### Written task 1:
Translate this sentence from the forum post on cores and search ranking into Spanish: "I need to be able to search against a single object-type and / or across all object-types."
### Written task 2:
Carry on the forum post about cores and search ranking, starting after its last sentence.

### Passage to read:
####################
Re: Cores and and ranking (search quality)

2015-03-10 Thread johnmunir
Thanks Walter.

The design decision I'm trying to solve is this: using multiple cores, will my 
ranking be impacted vs. using single core?

I have records to index and each record can be grouped into object-types, such 
as object-A, object-B, object-C, etc.  I have a total of 30 (maybe more) 
object-types.  There may be only 10 records of object-A, but 10 million records 
of object-B or 1 million of object-C, etc.  I need to be able to search against 
a single object-type and / or across all object-types.

From my past experience, in a single core setup, if I have two identical 
records, and I search on the term  XYZ that matches one of the records, the 
second record ranks right next to the other (because it too contains XYZ).  
This is good and is the expected behavior.  If I want to limit my search to an 
object-type, I AND XYZ with that object-type.  So all is well.

What I'm considering to do for my new design is use multi-cores and distributed 
search.  I am considering to create a core for each object-type: core-A will 
hold records from object-A, core-B will hold records from object-B, etc.
####################
Rendered images with source text:
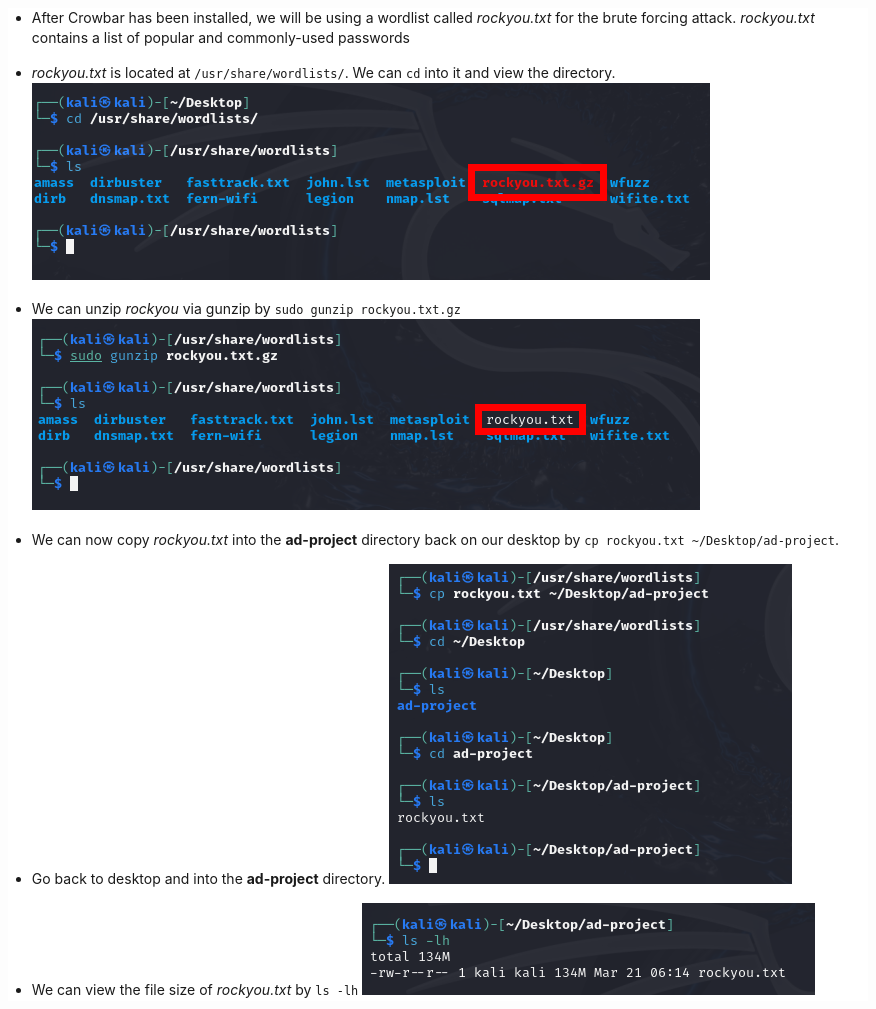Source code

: - After Crowbar has been installed, we will be using a wordlist called *rockyou.txt* for the brute forcing attack. *rockyou.txt* contains a list of popular  and commonly-used passwords 

- *rockyou.txt* is located at `/usr/share/wordlists/`. We can `cd` into it and view the directory.
![](https://github.com/cs421/Cyber-Homelab-Projects-and-Exercises/blob/main/Active%20Directory%20Homelab/attachments/cd%20wordlist.png)

- We can unzip *rockyou* via gunzip by `sudo gunzip rockyou.txt.gz`
![](https://github.com/cs421/Cyber-Homelab-Projects-and-Exercises/blob/main/Active%20Directory%20Homelab/attachments/rockyou%20unzip.png)

- We can now copy *rockyou.txt* into the **ad-project** directory back on our desktop by `cp rockyou.txt ~/Desktop/ad-project`.
- Go back to desktop and into the **ad-project** directory.
![](https://github.com/cs421/Cyber-Homelab-Projects-and-Exercises/blob/main/Active%20Directory%20Homelab/attachments/rockyou%20cp.png)

- We can view the file size of *rockyou.txt* by `ls -lh`
![](https://github.com/cs421/Cyber-Homelab-Projects-and-Exercises/blob/main/Active%20Directory%20Homelab/attachments/rockyou%20size.png)
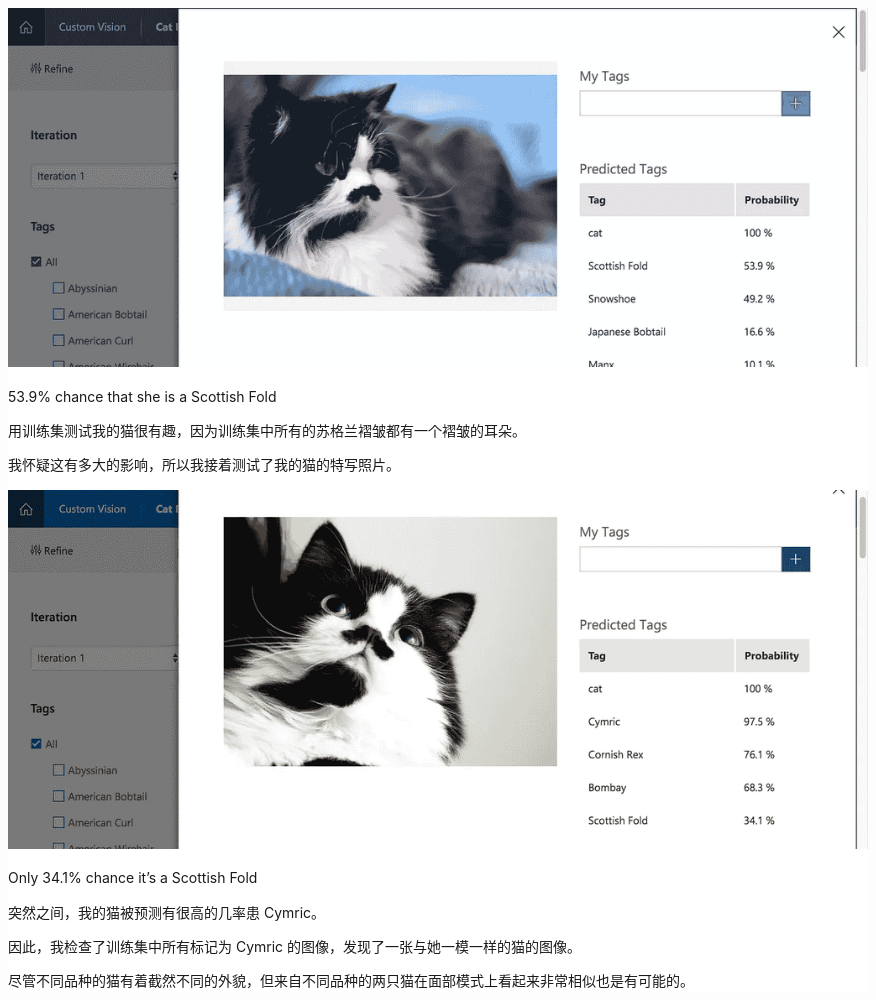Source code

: ![](img/9bf7d5f6f48f14fe65df27ebc9a6ab9a.png)

53.9% chance that she is a Scottish Fold

用训练集测试我的猫很有趣，因为训练集中所有的苏格兰褶皱都有一个褶皱的耳朵。

我怀疑这有多大的影响，所以我接着测试了我的猫的特写照片。

![](img/3ae221b3962444331d77b72653d4f5dd.png)

Only 34.1% chance it’s a Scottish Fold

突然之间，我的猫被预测有很高的几率患 Cymric。

因此，我检查了训练集中所有标记为 Cymric 的图像，发现了一张与她一模一样的猫的图像。

尽管不同品种的猫有着截然不同的外貌，但来自不同品种的两只猫在面部模式上看起来非常相似也是有可能的。
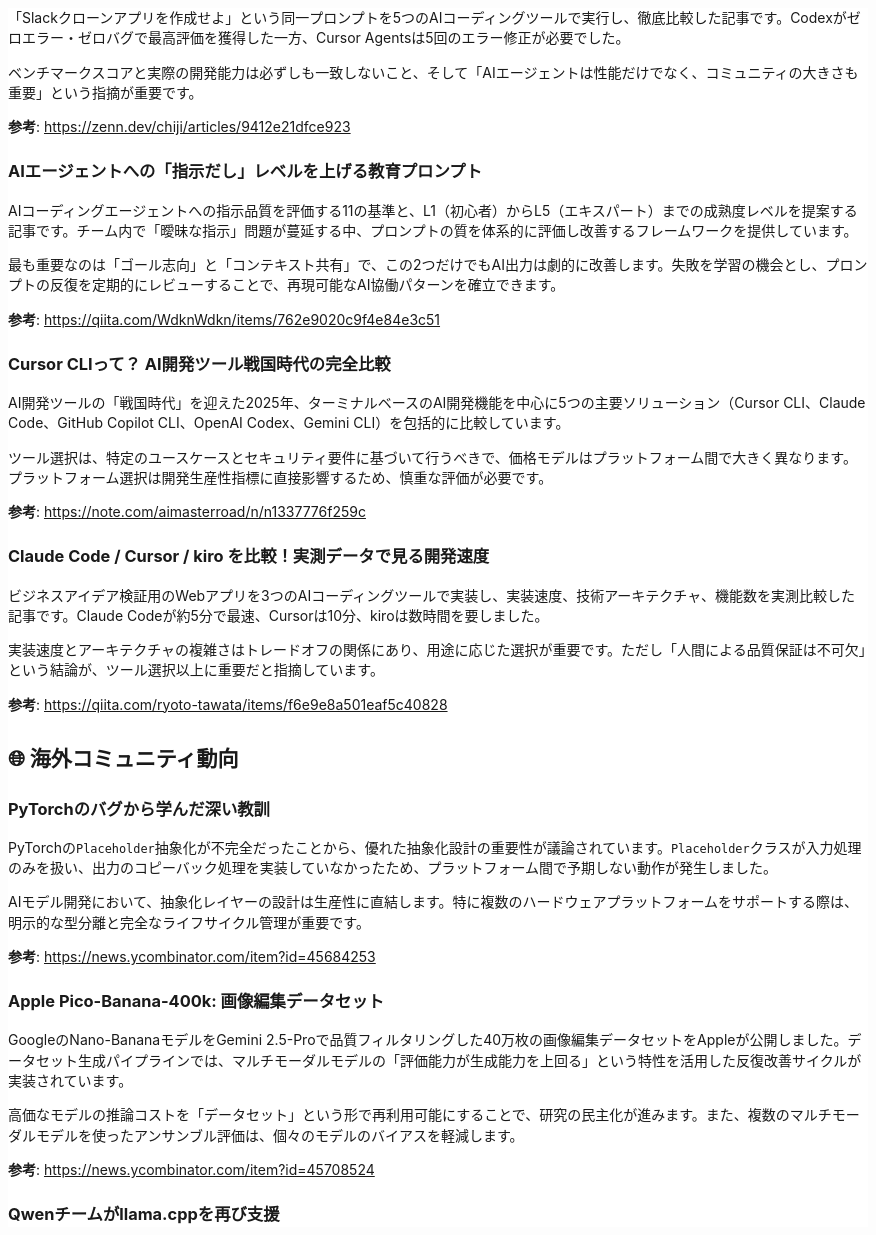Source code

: 「Slackクローンアプリを作成せよ」という同一プロンプトを5つのAIコーディングツールで実行し、徹底比較した記事です。Codexがゼロエラー・ゼロバグで最高評価を獲得した一方、Cursor Agentsは5回のエラー修正が必要でした。

ベンチマークスコアと実際の開発能力は必ずしも一致しないこと、そして「AIエージェントは性能だけでなく、コミュニティの大きさも重要」という指摘が重要です。

**参考**: https://zenn.dev/chiji/articles/9412e21dfce923

### AIエージェントへの「指示だし」レベルを上げる教育プロンプト

AIコーディングエージェントへの指示品質を評価する11の基準と、L1（初心者）からL5（エキスパート）までの成熟度レベルを提案する記事です。チーム内で「曖昧な指示」問題が蔓延する中、プロンプトの質を体系的に評価し改善するフレームワークを提供しています。

最も重要なのは「ゴール志向」と「コンテキスト共有」で、この2つだけでもAI出力は劇的に改善します。失敗を学習の機会とし、プロンプトの反復を定期的にレビューすることで、再現可能なAI協働パターンを確立できます。

**参考**: https://qiita.com/WdknWdkn/items/762e9020c9f4e84e3c51

### Cursor CLIって？ AI開発ツール戦国時代の完全比較

AI開発ツールの「戦国時代」を迎えた2025年、ターミナルベースのAI開発機能を中心に5つの主要ソリューション（Cursor CLI、Claude Code、GitHub Copilot CLI、OpenAI Codex、Gemini CLI）を包括的に比較しています。

ツール選択は、特定のユースケースとセキュリティ要件に基づいて行うべきで、価格モデルはプラットフォーム間で大きく異なります。プラットフォーム選択は開発生産性指標に直接影響するため、慎重な評価が必要です。

**参考**: https://note.com/aimasterroad/n/n1337776f259c

### Claude Code / Cursor / kiro を比較！実測データで見る開発速度

ビジネスアイデア検証用のWebアプリを3つのAIコーディングツールで実装し、実装速度、技術アーキテクチャ、機能数を実測比較した記事です。Claude Codeが約5分で最速、Cursorは10分、kiroは数時間を要しました。

実装速度とアーキテクチャの複雑さはトレードオフの関係にあり、用途に応じた選択が重要です。ただし「人間による品質保証は不可欠」という結論が、ツール選択以上に重要だと指摘しています。

**参考**: https://qiita.com/ryoto-tawata/items/f6e9e8a501eaf5c40828

## 🌐 海外コミュニティ動向

### PyTorchのバグから学んだ深い教訓

PyTorchの`Placeholder`抽象化が不完全だったことから、優れた抽象化設計の重要性が議論されています。`Placeholder`クラスが入力処理のみを扱い、出力のコピーバック処理を実装していなかったため、プラットフォーム間で予期しない動作が発生しました。

AIモデル開発において、抽象化レイヤーの設計は生産性に直結します。特に複数のハードウェアプラットフォームをサポートする際は、明示的な型分離と完全なライフサイクル管理が重要です。

**参考**: https://news.ycombinator.com/item?id=45684253

### Apple Pico-Banana-400k: 画像編集データセット

GoogleのNano-BananaモデルをGemini 2.5-Proで品質フィルタリングした40万枚の画像編集データセットをAppleが公開しました。データセット生成パイプラインでは、マルチモーダルモデルの「評価能力が生成能力を上回る」という特性を活用した反復改善サイクルが実装されています。

高価なモデルの推論コストを「データセット」という形で再利用可能にすることで、研究の民主化が進みます。また、複数のマルチモーダルモデルを使ったアンサンブル評価は、個々のモデルのバイアスを軽減します。

**参考**: https://news.ycombinator.com/item?id=45708524

### Qwenチームがllama.cppを再び支援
####################
### Exercise response 1:
Necesito poder buscar en un solo tipo de objeto y/o en todos los tipos de objeto.

### Exercise response 2:
Before I can make a decision on this design, I need to know how ranking will be 
impacted.

Going back to my earlier example: if I have 2 identical records, one of them 
went to core-A which has 10 records, and the other went to core-B which has 10 
million records, using distributed search, if I now search across all cores on 
the term  XYZ (just like in the single core case), it will match both of 
those records all right, but will those two records be ranked next to each 
other just like in the single core case?  If not, which will rank higher, the 
one from core-A or the one from core-B?

My concern is, using multi-cores and distributed search means I will give up on 
rank quality when records are not distributed across cores evenly.  If so, than 
maybe this is not a design I can use.

- MJ

-Original Message-
From: Walter Underwood [mailto:wun...@wunderwood.org] 
Sent: Tuesday, March 10, 2015 2:39 PM
To: solr-user@lucene.apache.org
Subject: Re: Cores and and ranking (search quality)

On Mar 10, 2015, at 10:17 AM, johnmu...@aol.com wrote:

 If I have two cores, one core has 10 docs another has 100,000 docs.  I then 
 submit two docs that are 100% identical (with the exception of the unique-ID 
 fields, which is stored but not indexed) one to each core.  The question is, 
 during search, will both of those docs rank near each other or not? […]
 
 Put another way: are docs from the smaller core (the one has 10 docs only) 
 rank higher or lower compared to docs from the larger core (the one with 
 100,000) docs?

These are not quite the same question.

tf.idf ranking depends on the other documents in the collection (the idf term). 
With 10 docs, the document frequency statistics are effectively random noise, 
so the ranking is unpredictable.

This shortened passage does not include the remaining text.